Subjects drift, senders reuse the same address across many unrelated chains, and participant sets can stay the same across distinct conversations.

Participant analysis

For each inbound message, the runtime should normalize addresses from:

  • From
  • Reply-To
  • To
  • CC
  • BCC

Then it should:

  1. remove nicoolAI-owned inboxes
  2. deduplicate the remaining addresses
  3. compute the set of external participants for the thread event

This participant set drives the auth decision for the thread.

Personal eligibility rule

The rule should be strict:

  • exactly one external participant: eligible for personal behavior
  • more than one external participant: not eligible for personal behavior

If the sole external participant maps to a verified user email, the runtime can use that user's personal memory scope for the thread.

Otherwise it should fall back to sender-scoped behavior.

Important: this should be resolved per thread, not by globally linking email:<address> to a user.

Why the decision must be thread-scoped

The same sender can appear in:

  • a direct message to nicoolAI
  • a later reply-all chain with several people
  • a separate conversation with the same subject prefix

If auth were linked at the sender level, a later group email could accidentally inherit personal memory from the direct thread.

Thread-scoped resolution prevents that.

Reply target rules

Outbound reply routing should be simple and deterministic:

  1. If Reply-To exists, send to Reply-To.
  2. Otherwise send to the sender in From.

The runtime should not fabricate recipients.

Reply threading headers

Outbound replies should preserve the thread using standard email headers:

  • In-Reply-To: the last inbound message ID
  • References: the prior thread chain plus the last inbound message ID

References is the thread ancestry list.

Example:

  • original message: <a@example>
  • first reply: In-Reply-To: <a@example>, References: <a@example>
  • second reply: In-Reply-To: <b@example>, References: <a@example> <b@example>

The stable thread root remains <a@example>.

Fallback behavior

If no usable message IDs are available, the runtime should fail conservatively.

A synthetic fallback key can exist for robustness, but it should be treated as a last resort because it can mis-thread unrelated emails.

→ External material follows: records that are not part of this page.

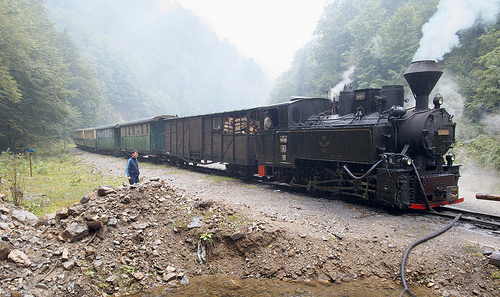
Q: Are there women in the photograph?
A: No, there are no women.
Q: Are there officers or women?
A: No, there are no women or officers.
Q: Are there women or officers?
A: No, there are no women or officers.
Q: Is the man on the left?
A: Yes, the man is on the left of the image.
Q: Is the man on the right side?
A: No, the man is on the left of the image.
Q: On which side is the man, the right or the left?
A: The man is on the left of the image.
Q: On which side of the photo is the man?
A: The man is on the left of the image.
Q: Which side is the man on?
A: The man is on the left of the image.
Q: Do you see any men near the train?
A: Yes, there is a man near the train.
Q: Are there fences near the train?
A: No, there is a man near the train.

The safest fallback order is:

  1. raw MIME parsing
  2. current Message-ID
  3. only then a synthetic key

Operational summary

The email channel should use:

  • message IDs for thread identity
  • participant count for personal-eligibility checks
  • standard reply headers for continuity

That keeps the channel email-native while preserving the stricter trust model needed for personal memory.